[Opening Text for analysis section]

DESCRIPTION OF THE PREFERRED EMBODIMENTS

[0013] In the following detailed description of exemplary embodiments of the invention, reference is made to the accompanying drawings (where like numbers represent like elements), which illustrate specific exemplary embodiments in which the invention may be practiced. These embodiments are described in sufficient detail to enable those skilled in the art to practice the invention, but other embodiments may be utilized and logical, mechanical, electrical and other changes may be made without departing from the scope of the present invention. The following detailed description is, therefore, not to be taken in a limiting sense, and the scope of the present invention is defined only by the appended claims.

[0014] In the following description, numerous specific details are set forth to provide a thorough understanding of the invention. However, it is understood that the invention may be practiced without these specific details. In other instances, well-known circuits, structures and techniques have not been shown in detail in order not to obscure the invention.

[0015] In the following description and claims, the terms “coupled” and “connected,” along with their derivatives, may be used. It should be understood that these terms are not intended as synonyms for each other. Rather, in particular embodiments, “connected” may be used to indicate that two or more elements are in direct physical or electrical contact. However, “coupled” may mean that two or more elements are not in direct contact with each other, but yet still co-operate or interact with each other.

[0016] For clarity of explanation, the embodiments of the present invention are presented, in part, as comprising individual functional blocks. The functions represented by these blocks may be provided through the use of either shared or dedicated hardware, including, but not limited to, hardware capable of executing software. The present invention is not limited to implementation by any particular set of elements, and the description herein is merely representational of one embodiment.

[Closing Text for analysis section]
[Opening Supplied information section]

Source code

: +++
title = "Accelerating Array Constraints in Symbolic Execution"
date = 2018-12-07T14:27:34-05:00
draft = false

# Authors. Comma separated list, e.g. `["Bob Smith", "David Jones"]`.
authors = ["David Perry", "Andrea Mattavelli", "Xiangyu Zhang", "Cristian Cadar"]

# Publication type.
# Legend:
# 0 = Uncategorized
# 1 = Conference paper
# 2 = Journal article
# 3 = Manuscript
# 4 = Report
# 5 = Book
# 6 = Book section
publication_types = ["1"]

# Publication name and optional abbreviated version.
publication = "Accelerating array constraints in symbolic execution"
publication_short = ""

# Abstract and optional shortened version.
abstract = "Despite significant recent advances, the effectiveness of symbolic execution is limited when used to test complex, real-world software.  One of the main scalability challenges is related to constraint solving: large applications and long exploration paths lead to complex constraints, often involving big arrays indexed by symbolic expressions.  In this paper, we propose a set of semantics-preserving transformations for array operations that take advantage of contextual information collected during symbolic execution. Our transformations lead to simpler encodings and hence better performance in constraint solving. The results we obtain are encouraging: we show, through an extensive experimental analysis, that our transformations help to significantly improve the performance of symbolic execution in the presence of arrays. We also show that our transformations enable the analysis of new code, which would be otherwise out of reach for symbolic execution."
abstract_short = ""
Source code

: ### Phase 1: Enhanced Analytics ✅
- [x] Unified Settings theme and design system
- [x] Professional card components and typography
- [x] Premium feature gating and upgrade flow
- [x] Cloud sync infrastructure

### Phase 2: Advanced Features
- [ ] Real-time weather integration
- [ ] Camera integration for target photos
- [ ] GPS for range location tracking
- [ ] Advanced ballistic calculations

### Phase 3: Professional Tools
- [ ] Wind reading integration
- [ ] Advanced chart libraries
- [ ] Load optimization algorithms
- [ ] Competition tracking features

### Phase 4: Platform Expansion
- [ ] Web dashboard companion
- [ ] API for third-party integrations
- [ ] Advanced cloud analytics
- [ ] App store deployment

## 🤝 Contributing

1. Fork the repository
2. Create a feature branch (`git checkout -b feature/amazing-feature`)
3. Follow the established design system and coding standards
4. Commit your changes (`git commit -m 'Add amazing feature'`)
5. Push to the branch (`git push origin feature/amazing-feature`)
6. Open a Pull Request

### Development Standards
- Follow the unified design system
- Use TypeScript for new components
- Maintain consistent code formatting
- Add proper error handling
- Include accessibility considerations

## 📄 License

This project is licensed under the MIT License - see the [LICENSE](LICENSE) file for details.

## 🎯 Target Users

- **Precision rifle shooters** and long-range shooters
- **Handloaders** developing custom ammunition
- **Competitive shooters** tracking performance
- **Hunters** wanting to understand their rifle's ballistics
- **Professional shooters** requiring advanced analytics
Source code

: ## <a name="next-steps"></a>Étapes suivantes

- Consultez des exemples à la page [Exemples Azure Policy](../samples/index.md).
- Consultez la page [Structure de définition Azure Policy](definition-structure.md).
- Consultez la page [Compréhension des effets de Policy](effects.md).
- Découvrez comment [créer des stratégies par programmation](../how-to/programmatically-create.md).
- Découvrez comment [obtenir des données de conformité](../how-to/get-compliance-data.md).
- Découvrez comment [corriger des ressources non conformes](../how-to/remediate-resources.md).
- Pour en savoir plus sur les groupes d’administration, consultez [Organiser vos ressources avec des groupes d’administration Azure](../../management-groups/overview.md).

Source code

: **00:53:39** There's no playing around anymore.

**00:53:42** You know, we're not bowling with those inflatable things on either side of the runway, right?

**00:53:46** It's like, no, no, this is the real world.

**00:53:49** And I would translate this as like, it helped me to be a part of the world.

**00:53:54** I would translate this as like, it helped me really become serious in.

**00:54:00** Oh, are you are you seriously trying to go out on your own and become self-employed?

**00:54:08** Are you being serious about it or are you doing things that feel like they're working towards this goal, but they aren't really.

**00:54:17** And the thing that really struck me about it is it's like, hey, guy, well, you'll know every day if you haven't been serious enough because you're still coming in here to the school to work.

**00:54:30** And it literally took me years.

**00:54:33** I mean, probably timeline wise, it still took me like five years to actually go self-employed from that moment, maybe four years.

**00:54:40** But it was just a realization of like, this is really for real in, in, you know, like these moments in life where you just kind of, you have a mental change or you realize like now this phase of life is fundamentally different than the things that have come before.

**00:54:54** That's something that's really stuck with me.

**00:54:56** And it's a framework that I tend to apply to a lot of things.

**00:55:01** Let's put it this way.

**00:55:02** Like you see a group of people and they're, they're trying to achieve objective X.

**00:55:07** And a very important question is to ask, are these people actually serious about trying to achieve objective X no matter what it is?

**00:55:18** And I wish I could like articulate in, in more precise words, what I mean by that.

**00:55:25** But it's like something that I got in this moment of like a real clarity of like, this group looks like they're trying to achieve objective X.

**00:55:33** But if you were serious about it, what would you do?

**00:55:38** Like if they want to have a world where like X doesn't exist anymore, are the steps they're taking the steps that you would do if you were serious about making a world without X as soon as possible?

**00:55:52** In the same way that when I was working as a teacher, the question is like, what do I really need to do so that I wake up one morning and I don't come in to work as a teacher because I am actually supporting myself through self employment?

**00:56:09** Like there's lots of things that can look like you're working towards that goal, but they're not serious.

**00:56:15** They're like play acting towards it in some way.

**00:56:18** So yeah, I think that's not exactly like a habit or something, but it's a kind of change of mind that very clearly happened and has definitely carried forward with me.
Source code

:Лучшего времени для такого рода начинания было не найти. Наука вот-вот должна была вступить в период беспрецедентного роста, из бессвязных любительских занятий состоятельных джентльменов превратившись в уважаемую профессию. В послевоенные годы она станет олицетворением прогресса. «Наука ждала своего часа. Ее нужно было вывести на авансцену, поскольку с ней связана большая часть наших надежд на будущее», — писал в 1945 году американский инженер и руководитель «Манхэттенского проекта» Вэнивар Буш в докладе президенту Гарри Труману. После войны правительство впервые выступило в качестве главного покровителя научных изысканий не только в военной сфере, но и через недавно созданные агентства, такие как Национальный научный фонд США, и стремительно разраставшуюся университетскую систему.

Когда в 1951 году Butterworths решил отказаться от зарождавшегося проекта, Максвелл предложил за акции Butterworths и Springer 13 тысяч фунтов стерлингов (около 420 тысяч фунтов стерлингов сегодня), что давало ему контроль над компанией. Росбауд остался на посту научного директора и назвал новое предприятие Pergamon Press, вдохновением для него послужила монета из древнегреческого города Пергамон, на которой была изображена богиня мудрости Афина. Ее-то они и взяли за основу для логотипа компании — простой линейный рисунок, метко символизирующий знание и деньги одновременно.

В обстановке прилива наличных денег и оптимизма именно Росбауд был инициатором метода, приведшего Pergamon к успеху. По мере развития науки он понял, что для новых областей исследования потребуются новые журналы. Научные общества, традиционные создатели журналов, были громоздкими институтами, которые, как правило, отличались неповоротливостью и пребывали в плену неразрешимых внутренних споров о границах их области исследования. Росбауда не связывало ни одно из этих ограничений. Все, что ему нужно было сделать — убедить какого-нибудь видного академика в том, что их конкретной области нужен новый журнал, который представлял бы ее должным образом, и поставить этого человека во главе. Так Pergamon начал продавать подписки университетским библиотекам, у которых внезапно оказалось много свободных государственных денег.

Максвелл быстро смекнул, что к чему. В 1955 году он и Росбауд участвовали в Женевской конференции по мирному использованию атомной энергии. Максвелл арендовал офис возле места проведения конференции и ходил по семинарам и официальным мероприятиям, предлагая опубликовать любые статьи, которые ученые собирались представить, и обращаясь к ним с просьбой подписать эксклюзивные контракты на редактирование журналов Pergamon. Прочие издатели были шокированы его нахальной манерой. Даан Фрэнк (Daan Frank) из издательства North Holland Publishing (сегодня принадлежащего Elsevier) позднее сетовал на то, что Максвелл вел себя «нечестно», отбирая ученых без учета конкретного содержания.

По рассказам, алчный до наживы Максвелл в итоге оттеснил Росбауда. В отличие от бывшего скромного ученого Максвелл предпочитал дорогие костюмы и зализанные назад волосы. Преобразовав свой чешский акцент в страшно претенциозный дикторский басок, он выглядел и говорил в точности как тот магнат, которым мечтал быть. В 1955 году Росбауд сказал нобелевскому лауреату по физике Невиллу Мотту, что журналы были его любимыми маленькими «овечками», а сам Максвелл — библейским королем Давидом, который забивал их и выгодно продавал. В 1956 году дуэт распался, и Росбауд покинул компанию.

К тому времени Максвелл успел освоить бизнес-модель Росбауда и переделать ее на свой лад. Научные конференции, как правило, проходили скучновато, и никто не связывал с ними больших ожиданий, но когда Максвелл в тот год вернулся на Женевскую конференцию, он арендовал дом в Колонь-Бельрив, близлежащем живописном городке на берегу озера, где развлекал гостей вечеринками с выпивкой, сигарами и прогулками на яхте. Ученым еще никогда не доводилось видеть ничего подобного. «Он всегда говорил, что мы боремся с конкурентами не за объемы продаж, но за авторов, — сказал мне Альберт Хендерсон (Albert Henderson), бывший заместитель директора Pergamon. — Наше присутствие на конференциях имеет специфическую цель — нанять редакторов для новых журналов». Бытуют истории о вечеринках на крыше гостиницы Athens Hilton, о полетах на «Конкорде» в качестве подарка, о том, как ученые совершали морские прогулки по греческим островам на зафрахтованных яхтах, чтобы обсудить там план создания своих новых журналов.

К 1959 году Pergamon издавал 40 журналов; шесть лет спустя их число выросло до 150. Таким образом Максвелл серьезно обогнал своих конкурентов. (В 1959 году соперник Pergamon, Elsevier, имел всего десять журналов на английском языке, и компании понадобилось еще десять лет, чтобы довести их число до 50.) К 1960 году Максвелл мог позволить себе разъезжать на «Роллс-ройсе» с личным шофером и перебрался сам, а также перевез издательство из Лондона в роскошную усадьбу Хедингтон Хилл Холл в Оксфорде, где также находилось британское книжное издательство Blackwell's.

[Closing Supplied information section]

Required work:
**A.** In the patent description text, what may the term "connected" be used to indicate?
**B.** In the records, return the lines from the line with "it this way." up to and including the line with "soon as possible?".

Answers per task:
**A.** It may indicate that two or more elements are in direct physical or electrical contact.

**B.**
**00:55:01** Let's put it this way.

**00:55:02** Like you see a group of people and they're, they're trying to achieve objective X.

**00:55:07** And a very important question is to ask, are these people actually serious about trying to achieve objective X no matter what it is?

**00:55:18** And I wish I could like articulate in, in more precise words, what I mean by that.

**00:55:25** But it's like something that I got in this moment of like a real clarity of like, this group looks like they're trying to achieve objective X.

**00:55:33** But if you were serious about it, what would you do?

**00:55:38** Like if they want to have a world where like X doesn't exist anymore, are the steps they're taking the steps that you would do if you were serious about making a world without X as soon as possible?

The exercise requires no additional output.